* * *
The whole of the world was frozen, as if awaiting Kera’s arrival.
A great warship stalled in its advance, above her. The battlefield below was a gameboard of pawns, inanimate between turns. Bullets, shells and shrapnel, all halted in their mortal arcs, mid-flight. The wind itself, unhowling silent, and stopped.
To her, perfectly still. As she tore through it all.
As she warped downward. Every fraction of an instant faster, outpacing sound.
But then faster still.
Relativistic, unbound. As fire and plasma, then beyond heat, etching an incandescent scar into the firmament.
Unbound she was, indeed — yet, all while foreordained. As power essential itself, and yet just its force carrier. But she’d long since realized she wasn’t in control.
She couldn’t be controlled.
The dam was burst, perhaps an infinity ago, and so too had she ceased mourning it.
But as the blade of her being cut through the iris of the sky, and as she came to accept that she couldn’t control her unleashing — at that pinnacle of power, looking down, she saw nonetheless an uncountable multitude of paths she might take to the earth below.
So many led toward nothingness. Magnetic, bewitching unbeing, whose void drew in all, pulling her closer to its inescapable event horizon. And yet other paths held in store hellish visions of inundating suffering, of torture and executions, gunfire and cruelty.
But she’d seen something else, she remembered, as her cascade unfolded across time and space.
There’d been another sight. A vision from her own eyes, discerned an aeon-instant past, before a million microseconds more had come and gone.
Soldiers in sand-brown uniforms. Fighting, dying, unable to see their formation’s collapse. Tactical minutia from a long-past age.
But, as well, direction. An outlet for her release.
A path of least resistance, if but one among so many others.
She couldn’t be restrained. The maximum of her energy was impossible to measure.
But still, she pulled.
With all of her untrained, overwhelmed force of will, she dragged herself against the current of the particle sea through which her coming parted.
Still down she cast, along a path of least resistance all the same.
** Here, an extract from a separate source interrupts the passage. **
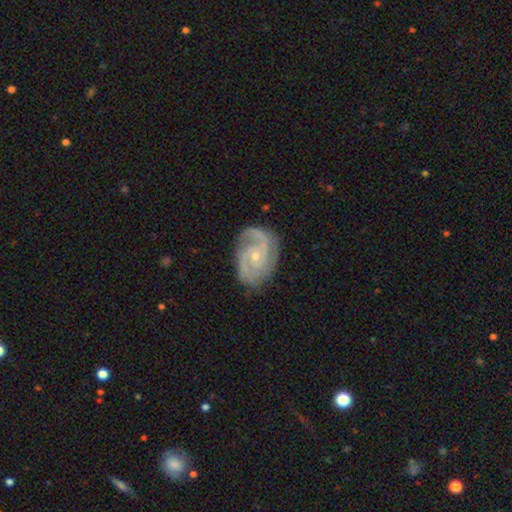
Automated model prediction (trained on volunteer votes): Smooth or featured? Predicted: featured or disk (p=0.91). Edge-on disk? Predicted: no (p=0.98). Bar? Predicted: no (p=0.64). Spiral arms? Predicted: yes (p=0.98). Spiral winding? Predicted: tight (p=0.48). Spiral arm count? Predicted: 2 (p=0.65). Bulge size? Predicted: small (p=0.69). Merging? Predicted: none (p=0.78).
But a different path, then. Leading to the same final earth, but not yet straight into the open maw of empty void, or the claws of hellish, intolerable despair. All while cutting, and tearing and ripping and burning through the sky, electric fire, heat and power.
And it was all a faded memory a million lifetimes past, before her destination rushed up to meet her, and the great grounding body of the world sent a return stroke all the way back up the bright lone streak of her path, before coming back down again, and a million voices roared, as all at once they struck the same exact point each a thousand times in the same single instant in pure energetic sum.
* * *
At first it was distant and small like a falling star, so far above as to seem suspended in time.
At first Tanhkmet felt a presence, but one he couldn’t place. Warm, beautiful and fervent, however far it was away. But amorphous, unrecognizable. Nothing more than simply a herald of the coming power beyond compare.
Then it was bright like day, and like the blossoming of a flower, it revealed to him its nature.
The singular unknown presence at once bloomed into hundreds, thousands, or more. So many of them familiar, so many he recognized, and each as intense as if mere paces away. The younger Alexandrikon, and Octavia, and the high staff of his Guard who’d been in Atum-Ra that fateful day, those weeks ago.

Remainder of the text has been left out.